I found one very useful utility with a lot of algorithms, which currently i am porting to C++. This utility will help you with testing on different data sets (also this utility builds plots). https://github.com/smart-tool
What is current status of Musser-Nishanov algorithm?
@jeremy-murphy Did you test musser-nishanov algortihm with other algorithms? E.g. with Tuned B-M, KMP, Quick-Search, etc. ?
@mclow my tests show that Musser-Nishanov algorithm has very high performance. Should be tested with EBOM (my tests show that EBOM faster on 4-8 length patterns with English text (Bible)) (see this paper: http://www-igm.univ-mlv.fr/~lecroq/articles/acmsurv2013.pdf ).
(Finally) started playing with this. Noticed that there are no NM tests for search3 and search4. I added them, and search3 worked fine, but search4 failed, because the range overloads don't exist. See lines 225-268 of boyer_moore.hpp.
Very impressive performance.
Glad to (finally) hear from you, Marshall.
Ah, search test 3 and 4, yes, with strings as the search elements. I don't remember exactly why I avoided them last year, but I have uploaded a simple but experimental specialization of search_trait
for std::string
now. The benchmark results put it slightly ahead of BMH in performance.
@mclow What is missing in this PR? Can we accept the PR to Boost.Algorithm? If not, what should we fix before accepting?
I do have a list of things at the bottom that need finishing, most essentially of all is the documentation, which is in progress. But more feedback is always appreciated.
On 7 Jul 2017 1:04 AM, "Alexander" [email protected] wrote:
@mclow https://github.com/mclow What is missing in this PR? Can we accept the PR to Boost.Algorithm? If not, what should we fix before accepting?
— You are receiving this because you were mentioned. Reply to this email directly, view it on GitHub https://github.com/boostorg/algorithm/pull/25#issuecomment-313542672, or mute the thread https://github.com/notifications/unsubscribe-auth/AEa7ssgMkZ2uHeNhif4sLZIRA8Uyy56Iks5sLWfrgaJpZM4J6CcR .
@jeremy-murphy Ohh, sorry - i missed it. If you need any help, just tell me.

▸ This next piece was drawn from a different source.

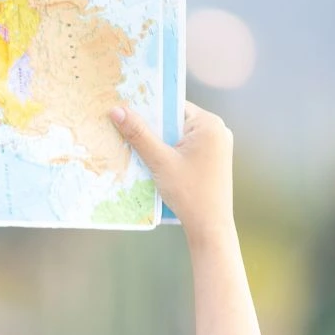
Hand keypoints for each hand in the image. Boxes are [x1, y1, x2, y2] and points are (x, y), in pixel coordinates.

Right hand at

I want to see Musser-Nishanov algorithm in Boost.Algorithm :)
Thanks, I just really need to motivate myself to finish the documentation and trim the fat on the search test 5 data, as I suspect that is the only real hurdle to merging. Extra benchmarks would be nice but the existing ones already demonstrate that it dominates the current algorithms.
@jeremy-murphy I know that current situation is very strange. You did a lot of hard work: implemented very fast algorithm, wrote benchmarks, etc.

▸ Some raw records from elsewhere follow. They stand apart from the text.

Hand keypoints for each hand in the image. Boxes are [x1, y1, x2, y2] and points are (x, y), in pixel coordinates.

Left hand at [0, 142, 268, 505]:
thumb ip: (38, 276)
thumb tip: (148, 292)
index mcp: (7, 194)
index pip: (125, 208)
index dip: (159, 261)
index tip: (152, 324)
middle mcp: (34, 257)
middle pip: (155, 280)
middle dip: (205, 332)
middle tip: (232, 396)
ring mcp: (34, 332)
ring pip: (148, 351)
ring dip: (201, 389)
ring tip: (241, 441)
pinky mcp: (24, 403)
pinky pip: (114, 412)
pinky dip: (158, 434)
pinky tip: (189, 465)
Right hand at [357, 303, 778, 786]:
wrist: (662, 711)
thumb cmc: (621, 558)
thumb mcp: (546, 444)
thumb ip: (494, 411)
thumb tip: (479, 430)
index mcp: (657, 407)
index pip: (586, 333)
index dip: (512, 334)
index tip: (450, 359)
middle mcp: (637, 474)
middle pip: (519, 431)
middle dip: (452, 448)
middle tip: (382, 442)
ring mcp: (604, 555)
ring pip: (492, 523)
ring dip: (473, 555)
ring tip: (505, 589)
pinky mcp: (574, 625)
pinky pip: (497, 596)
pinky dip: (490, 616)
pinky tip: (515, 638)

I try to sync with @mclow every day :-) But he has a lot work in Boost Release Team, C++ Comitee, libc++, etc.
Don't worry! I am trying to solve your problem. Just wait (yeah, open source is so slow...)
@mclow I remind you about this search algorithm :-)
@mclow can you check this PR please?
@ZaMaZaN4iK it's OK, I'll call for Marshall's attention when it's finished. The list of caveats/unfinished things is real; I'll tick them off or remove them when they're done or remove them completely if I change my mind about them. No need to keep drawing his attention until then, but I'm always ready to engage in a conversation about what is currently here.
Very, very odd. I just got an email about three new commits. But when I come here, I see they were made 16 days ago.
Very, very odd. I just got an email about three new commits. But when I come here, I see they were made 16 days ago.
Some of the commits might be that old, I only just pushed for the first time in ages.